--- 記事本文 ---

社会人経験を数年積んだ第二新卒の皆さんの中には「コンサル(コンサルティング)業界に転職してみたい」と考えている方もいるかもしれません。しかしコンサルには高い専門性やスキルが求められるイメージがあり、転職のハードルが高いと感じる方もいるでしょう。
本記事では、第二新卒でコンサルを目指したいと考えている方に向けて、コンサル業界の採用事情や求められる素質、そして転職を成功させるためのポイントを詳しく解説します。この記事を読んで、コンサルへの道筋を具体的にイメージしてみてください。
目次
【結論】第二新卒でコンサルへの転職は可能!
コンサルが第二新卒を採用したいと考える理由
第二新卒でコンサルを目指す人が多いのはなぜ?
コンサルの「ポテンシャル採用」の2つの種類
第二新卒からコンサルタントへの転職の難易度は高い?
コンサルに求められるマインドやスキル
まとめ
【結論】第二新卒でコンサルへの転職は可能!
まず結論からお伝えすると、第二新卒でコンサルへ転職することは十分可能です。
「コンサルは難関大学卒のエリートしかなれないのではないか」「実務経験がないと難しいのではないか」といったイメージがあるかもしれませんが、近年、第二新卒の採用に力を入れるコンサルファーム(コンサルティング会社)が増加しています。
もちろん簡単な道ではありませんが、正しい知識と準備をもって臨めば、第二新卒からコンサルタントとしてのキャリアをスタートさせるチャンスは十分にあります。次の章からは、その理由や具体的なポイントについて詳しく見ていきましょう。
コンサルが第二新卒を採用したいと考える理由

なぜ、多くのコンサルファームが第二新卒の採用に積極的なのでしょうか? その背景には、いくつかの理由があります。コンサル業界が第二新卒に注目する主な理由を3つ解説します。
業界の成長に社員数が追い付いていない
コンサル業界は、企業のDX(デジタルトランスフォーメーション)推進やグローバル化、サステナビリティへの対応など、社会の変化に伴って需要が拡大し、成長を続けています。しかし、その業界の成長スピードに対して、コンサルタントの数が不足していると感じているファームは少なくありません。

---

指示
1 – 記事本文のうち「本記事では、第二新卒でコンサ」を含む語句で始まり「まず結論からお伝えすると、第二新卒でコンサルへ転職することは十分可能です。」で終わる部分を、「第二新卒」をすべて「若手社会人」に置き換えて書き直すこと。
2 – 記事本文について次の問いに答えること。
(a) 近年、どのようなコンサルファームが増えているか。
(b) コンサル業界が第二新卒に注目する主な理由は、いくつ解説されるとしているか。
(c) コンサル業界の需要拡大を伴う社会の変化として、どのような例が挙げられているか。

--- 提示資料 ---

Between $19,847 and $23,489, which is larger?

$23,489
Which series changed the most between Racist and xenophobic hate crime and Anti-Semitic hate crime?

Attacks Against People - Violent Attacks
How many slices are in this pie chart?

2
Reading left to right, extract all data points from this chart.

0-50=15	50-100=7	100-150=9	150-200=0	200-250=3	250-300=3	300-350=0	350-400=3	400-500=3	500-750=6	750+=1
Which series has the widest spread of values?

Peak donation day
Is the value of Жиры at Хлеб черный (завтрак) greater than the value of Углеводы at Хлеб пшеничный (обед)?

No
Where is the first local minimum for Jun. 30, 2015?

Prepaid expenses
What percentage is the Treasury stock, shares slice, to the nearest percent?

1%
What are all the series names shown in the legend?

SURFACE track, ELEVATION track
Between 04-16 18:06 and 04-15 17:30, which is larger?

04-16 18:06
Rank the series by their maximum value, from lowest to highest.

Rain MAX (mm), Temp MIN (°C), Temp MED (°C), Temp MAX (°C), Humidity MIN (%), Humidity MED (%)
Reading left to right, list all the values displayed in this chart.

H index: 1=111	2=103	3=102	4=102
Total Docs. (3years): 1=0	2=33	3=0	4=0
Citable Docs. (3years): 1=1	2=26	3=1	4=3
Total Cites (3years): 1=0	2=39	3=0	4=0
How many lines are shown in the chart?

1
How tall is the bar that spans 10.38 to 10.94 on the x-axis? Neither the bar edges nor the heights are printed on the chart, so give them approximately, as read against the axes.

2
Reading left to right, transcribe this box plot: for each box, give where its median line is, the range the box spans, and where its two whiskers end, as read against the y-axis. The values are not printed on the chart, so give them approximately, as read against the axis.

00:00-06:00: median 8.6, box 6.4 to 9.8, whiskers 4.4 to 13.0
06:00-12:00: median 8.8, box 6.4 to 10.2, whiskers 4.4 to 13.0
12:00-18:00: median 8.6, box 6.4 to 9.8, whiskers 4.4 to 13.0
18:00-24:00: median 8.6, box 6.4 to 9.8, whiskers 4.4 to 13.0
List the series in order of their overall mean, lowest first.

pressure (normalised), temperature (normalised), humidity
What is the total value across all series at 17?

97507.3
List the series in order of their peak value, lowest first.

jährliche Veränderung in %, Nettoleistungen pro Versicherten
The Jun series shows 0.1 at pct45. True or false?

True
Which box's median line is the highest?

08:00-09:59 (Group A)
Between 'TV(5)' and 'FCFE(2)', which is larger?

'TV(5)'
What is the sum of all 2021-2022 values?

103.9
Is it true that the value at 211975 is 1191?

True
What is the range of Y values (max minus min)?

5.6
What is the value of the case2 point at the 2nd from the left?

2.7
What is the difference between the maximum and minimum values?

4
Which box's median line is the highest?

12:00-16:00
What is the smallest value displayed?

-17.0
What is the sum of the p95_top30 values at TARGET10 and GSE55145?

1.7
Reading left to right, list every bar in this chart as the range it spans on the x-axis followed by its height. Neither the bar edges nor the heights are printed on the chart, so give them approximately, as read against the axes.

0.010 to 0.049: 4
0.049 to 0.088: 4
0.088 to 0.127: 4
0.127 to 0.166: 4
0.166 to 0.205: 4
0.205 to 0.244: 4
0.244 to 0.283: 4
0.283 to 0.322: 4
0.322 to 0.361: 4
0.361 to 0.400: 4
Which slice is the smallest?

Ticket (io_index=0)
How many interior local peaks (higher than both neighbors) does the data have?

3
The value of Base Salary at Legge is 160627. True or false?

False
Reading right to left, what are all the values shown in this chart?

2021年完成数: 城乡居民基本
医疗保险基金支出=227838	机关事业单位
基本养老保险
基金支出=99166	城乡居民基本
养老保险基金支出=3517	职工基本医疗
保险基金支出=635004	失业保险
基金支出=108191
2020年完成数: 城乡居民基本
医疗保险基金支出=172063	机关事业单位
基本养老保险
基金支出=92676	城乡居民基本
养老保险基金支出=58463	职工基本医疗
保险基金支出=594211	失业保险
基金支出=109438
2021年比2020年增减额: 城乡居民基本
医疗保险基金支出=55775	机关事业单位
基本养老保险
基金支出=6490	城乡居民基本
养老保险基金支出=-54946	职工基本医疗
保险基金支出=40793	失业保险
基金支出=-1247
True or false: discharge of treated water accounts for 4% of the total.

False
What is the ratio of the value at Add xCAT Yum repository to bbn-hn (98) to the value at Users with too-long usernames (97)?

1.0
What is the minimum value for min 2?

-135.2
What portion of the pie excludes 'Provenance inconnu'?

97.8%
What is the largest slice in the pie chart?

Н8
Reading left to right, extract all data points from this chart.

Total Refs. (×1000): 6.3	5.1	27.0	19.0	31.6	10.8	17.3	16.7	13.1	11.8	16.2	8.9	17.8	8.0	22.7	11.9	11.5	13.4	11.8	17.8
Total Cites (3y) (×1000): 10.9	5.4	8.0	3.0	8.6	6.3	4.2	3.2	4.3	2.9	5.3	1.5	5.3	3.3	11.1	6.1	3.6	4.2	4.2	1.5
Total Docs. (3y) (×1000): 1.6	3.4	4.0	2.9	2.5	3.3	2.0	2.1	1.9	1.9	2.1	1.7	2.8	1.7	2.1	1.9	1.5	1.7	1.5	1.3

---

解答例
1 –
本記事では、若手社会人でコンサルを目指したいと考えている方に向けて、コンサル業界の採用事情や求められる素質、そして転職を成功させるためのポイントを詳しく解説します。この記事を読んで、コンサルへの道筋を具体的にイメージしてみてください。
目次
【結論】若手社会人でコンサルへの転職は可能!
コンサルが若手社会人を採用したいと考える理由
若手社会人でコンサルを目指す人が多いのはなぜ?
コンサルの「ポテンシャル採用」の2つの種類
若手社会人からコンサルタントへの転職の難易度は高い?
コンサルに求められるマインドやスキル
まとめ
【結論】若手社会人でコンサルへの転職は可能!
まず結論からお伝えすると、若手社会人でコンサルへ転職することは十分可能です。

2 –
(a) 第二新卒の採用に力を入れるコンサルファーム
(b) 3つ
(c) 企業のDX(デジタルトランスフォーメーション)推進やグローバル化、サステナビリティへの対応など